- **Activity 1**: According to the passage on the album Shriek, who produced the album, and at which studio?

Top of Passage

Shriek is the fourth studio album by indie band Wye Oak. It was released on April 29, 2014, by Merge Records in the United States and City Slang in Europe.

The album peaked at number 67 on the US Billboard 200.

Production
The album was produced by French producer Nicolas Vernhes at the Rare Book Room Studios in Brooklyn.

Release
On January 30, 2014, Wye Oak announced the release of their fourth studio album, along with the single, "The Tower".

Singles
The first single from the album, "The Tower" was released on January 30, 2014. The single has been described as a "pretty melancholy track with Jenn Wasner’s smoky but downtrodden voice and the dark, pulsating synths." In a review of the single, Chad Jewett of Half Cloth explained that it "offers a dub-like mélange of skittering drums and keyboard slabs. A rusted cello creaks in the background, dappling the already slightly ominous minor key burner with rustic gloom." Andy Stack, who has routinely pulled double-duty on drums and keyboard, offers a choppy back-and-fourth[sic] between the two, treating the song’s whorling organ with percussive menace, till it’s almost part of the kit.

The second single "Glory" was released on March 18, 2014. Jamieson Cox from Pitchfork said the single "is nervy, charged music, buzzing like a brain in heat." While explaining Wasner had a "palpable uptick" in her voice and in the stickiness of its rhythmic hook." Kyle McGovern from Spin explained the single has a "high-minded groove that benefits from Wasner’s heavenly vocals and a brief detour into itchy, electronic instrumentation."

Bottom of Passage
Top of Study material

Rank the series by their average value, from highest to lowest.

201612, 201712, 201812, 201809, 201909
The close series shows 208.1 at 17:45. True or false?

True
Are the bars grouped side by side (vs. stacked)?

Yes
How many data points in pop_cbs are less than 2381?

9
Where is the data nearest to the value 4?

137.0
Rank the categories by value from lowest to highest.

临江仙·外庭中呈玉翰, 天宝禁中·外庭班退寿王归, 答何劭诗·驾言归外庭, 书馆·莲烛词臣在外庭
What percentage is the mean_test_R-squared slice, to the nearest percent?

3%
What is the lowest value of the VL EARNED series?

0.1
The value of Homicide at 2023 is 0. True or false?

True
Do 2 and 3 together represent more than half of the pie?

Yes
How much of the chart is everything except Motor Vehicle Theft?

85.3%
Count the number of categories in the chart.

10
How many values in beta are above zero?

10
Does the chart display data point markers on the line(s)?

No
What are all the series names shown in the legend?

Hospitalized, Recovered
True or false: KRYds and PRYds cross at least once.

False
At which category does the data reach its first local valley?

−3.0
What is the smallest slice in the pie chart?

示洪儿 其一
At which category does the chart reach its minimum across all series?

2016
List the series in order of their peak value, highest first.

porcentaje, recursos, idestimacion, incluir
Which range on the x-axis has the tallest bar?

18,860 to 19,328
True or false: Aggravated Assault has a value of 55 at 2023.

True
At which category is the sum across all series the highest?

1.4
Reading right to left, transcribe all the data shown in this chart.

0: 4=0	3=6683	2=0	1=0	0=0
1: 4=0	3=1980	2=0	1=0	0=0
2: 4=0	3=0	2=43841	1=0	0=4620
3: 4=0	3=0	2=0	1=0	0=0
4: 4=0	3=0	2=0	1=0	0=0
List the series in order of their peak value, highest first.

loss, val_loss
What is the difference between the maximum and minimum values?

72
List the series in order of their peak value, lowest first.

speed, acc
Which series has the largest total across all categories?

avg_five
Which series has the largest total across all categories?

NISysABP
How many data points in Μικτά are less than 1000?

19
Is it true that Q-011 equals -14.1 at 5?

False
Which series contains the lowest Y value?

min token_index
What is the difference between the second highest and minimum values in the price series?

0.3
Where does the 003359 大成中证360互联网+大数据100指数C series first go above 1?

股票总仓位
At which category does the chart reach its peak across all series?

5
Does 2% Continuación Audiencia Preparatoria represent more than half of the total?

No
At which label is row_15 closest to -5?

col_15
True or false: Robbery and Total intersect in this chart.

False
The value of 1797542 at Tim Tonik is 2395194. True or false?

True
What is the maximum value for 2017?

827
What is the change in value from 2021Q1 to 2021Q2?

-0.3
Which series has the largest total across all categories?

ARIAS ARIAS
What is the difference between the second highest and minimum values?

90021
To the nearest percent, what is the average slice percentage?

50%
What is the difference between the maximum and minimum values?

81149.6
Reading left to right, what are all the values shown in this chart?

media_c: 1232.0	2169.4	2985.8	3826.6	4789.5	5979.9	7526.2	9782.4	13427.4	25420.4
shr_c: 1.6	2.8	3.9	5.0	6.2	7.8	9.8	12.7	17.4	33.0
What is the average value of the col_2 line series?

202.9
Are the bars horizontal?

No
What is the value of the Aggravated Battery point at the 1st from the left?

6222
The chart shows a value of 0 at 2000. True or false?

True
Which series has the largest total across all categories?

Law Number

Bottom of Study material

- **Activity 2**: Select each line of the records that contains the string "data".

- **Problem solution 1**: French producer Nicolas Vernhes produced it at the Rare Book Room Studios in Brooklyn.

- **Problem solution 2**:
How many data points in pop_cbs are less than 2381?
Where is the data nearest to the value 4?
Does the chart display data point markers on the line(s)?
At which category does the data reach its first local valley?
Reading right to left, transcribe all the data shown in this chart.
How many data points in Μικτά are less than 1000?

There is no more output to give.